Então um dia acontece algo inesperado, e todo mundo começa a fazer a mesma pergunta.
Quem foi, na verdade, o responsável por aquela decisão?
Essa pergunta voltou à minha mente enquanto eu lia mais sobre o Newton Protocol.
A maioria das discussões sobre IA hoje parece focada em tornar os agentes mais capazes. Eles falam sobre raciocínio melhor, mais memória, execução mais rápida e mais autonomia.
Pouquíssimas pessoas passam a mesma quantidade de tempo falando sobre os limites que esses agentes deveriam ter.
Isso parece estranho.
No software tradicional, toda ação normalmente segue um código escrito por alguém. O software só faz o que os desenvolvedores esperavam.
A IA muda esse relacionamento.
Agora o sistema interpreta as informações, escolhe entre diferentes ações e às vezes chega a conclusões que nunca foram programadas diretamente.
Essa flexibilidade é útil.
Também cria incerteza
A parte que chamou minha atenção no Newton Protocol é que ele fica perguntando se uma ação deve satisfazer uma política antes da execução, em vez de assumir que toda solicitação válida merece acontecer.
Isso parece uma pequena escolha de design.
Eu não acho que seja.
A maioria dos sistemas de blockchain verifica assinaturas.
Newton está tentando verificar a intenção contra regras predefinidas antes da execução.
São duas ideias diferentes.
O segundo aceita que uma assinatura correta não significa automaticamente uma decisão correta.
Acho que essa diferença vai se tornar ainda mais importante à medida que agentes de IA começarem a lidar com a administração do tesouro de carteiras e operações on-chain sem que humanos verifiquem cada etapa.
Ainda assim, essa abordagem cria novas perguntas.
Quem escreve essas políticas?
Eles podem mudar depois?
Se forem rígidas demais, o sistema fica difícil de usar?
Se forem flexíveis demais, elas deixam de proteger qualquer coisa que faça sentido?
Regras parecem boas até que diferentes usuários queiram resultados diferentes.
Isso geralmente é onde sistemas reais ficam complicados.
Outra coisa que fico pensando é em velocidade.
Usuários de criptomoedas passaram anos tentando remover qualquer atraso das transações.
Adicionar outro checkpoint antes da execução naturalmente introduz mais uma camada.
Talvez a verificação extra valha a pena.
Talvez alguns usuários vejam isso como um atrito desnecessário.
Esse trade-off provavelmente depende do que está sendo protegido.
Mover alguns dólares é diferente de administrar um tesouro ou uma estratégia automatizada de investimento.
Um erro aí pode importar muito mais do que alguns milissegundos extras.
Também me pergunto como essas políticas se comportam quando o ambiente muda.
Os mercados mudam.
Protocolos fazem upgrade.
As permissões evoluem.
Regras estáticas conseguem acompanhar ecossistemas dinâmicos sem ficarem desatualizadas?

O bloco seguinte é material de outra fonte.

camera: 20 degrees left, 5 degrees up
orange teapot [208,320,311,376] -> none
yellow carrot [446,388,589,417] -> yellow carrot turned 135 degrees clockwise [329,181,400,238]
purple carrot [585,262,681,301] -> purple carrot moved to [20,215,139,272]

Ou as próprias políticas viram outra coisa que precisa de manutenção constante?
Esse problema não desaparece só porque a IA está envolvida.

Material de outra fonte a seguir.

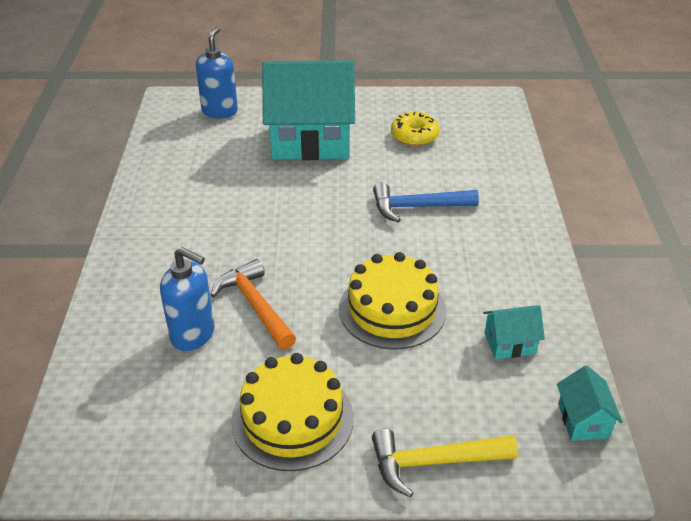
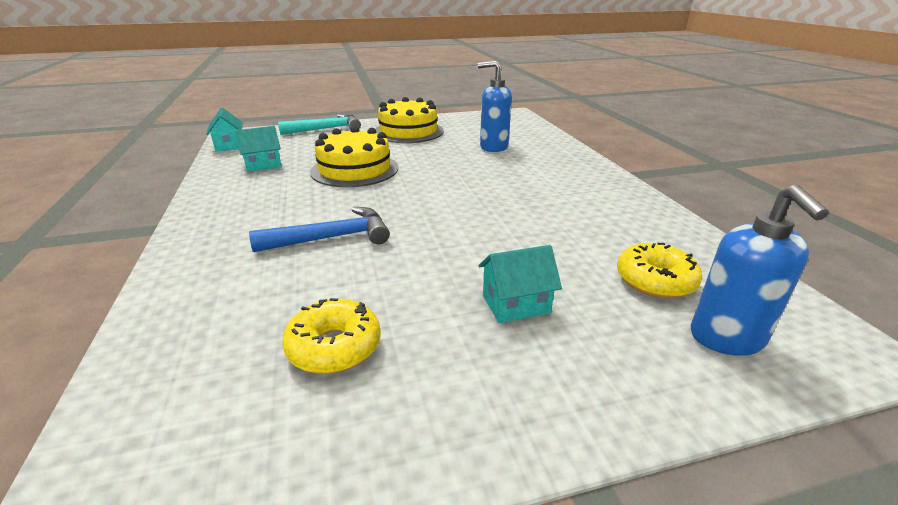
camera: 165 degrees right, 10 degrees down
orange hammer [210,259,296,350] -> none
turquoise house [262,60,355,160] -> turquoise house [478,245,562,323], size x0.42
yellow hammer [372,428,518,498] -> turquoise hammer [278,114,361,135]
none -> yellow donut [617,243,702,298]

Se for por qualquer motivo, isso se torna ainda mais importante.
Observando o ecossistema hoje, sinto que a conversa está mudando lentamente.
Há alguns anos, todo mundo queria liberdade máxima para sistemas autônomos.
Agora ouço mais pessoas perguntando se liberdade ilimitada é realmente o desenho mais seguro.
Talvez essa mudança diga algo.
Talvez a confiança na IA dependa menos de quão inteligente ela se torna e mais de se as pessoas entendem os limites em torno das decisões dela.
Não sei se o Newton Protocol tem todas as respostas.
Não espero que nenhum protocolo faça isso.
Mas eu acho que ele está fazendo uma pergunta que muitos projetos ainda evitam.
Se a IA começar a agir em nosso nome, a inteligência deve ser o primeiro requisito?
Ou deveriam regras claras vir primeiro, com a inteligência trabalhando dentro desses limites, em vez de fora deles?
Isso parece ser a parte da discussão para a qual eu continuo voltando.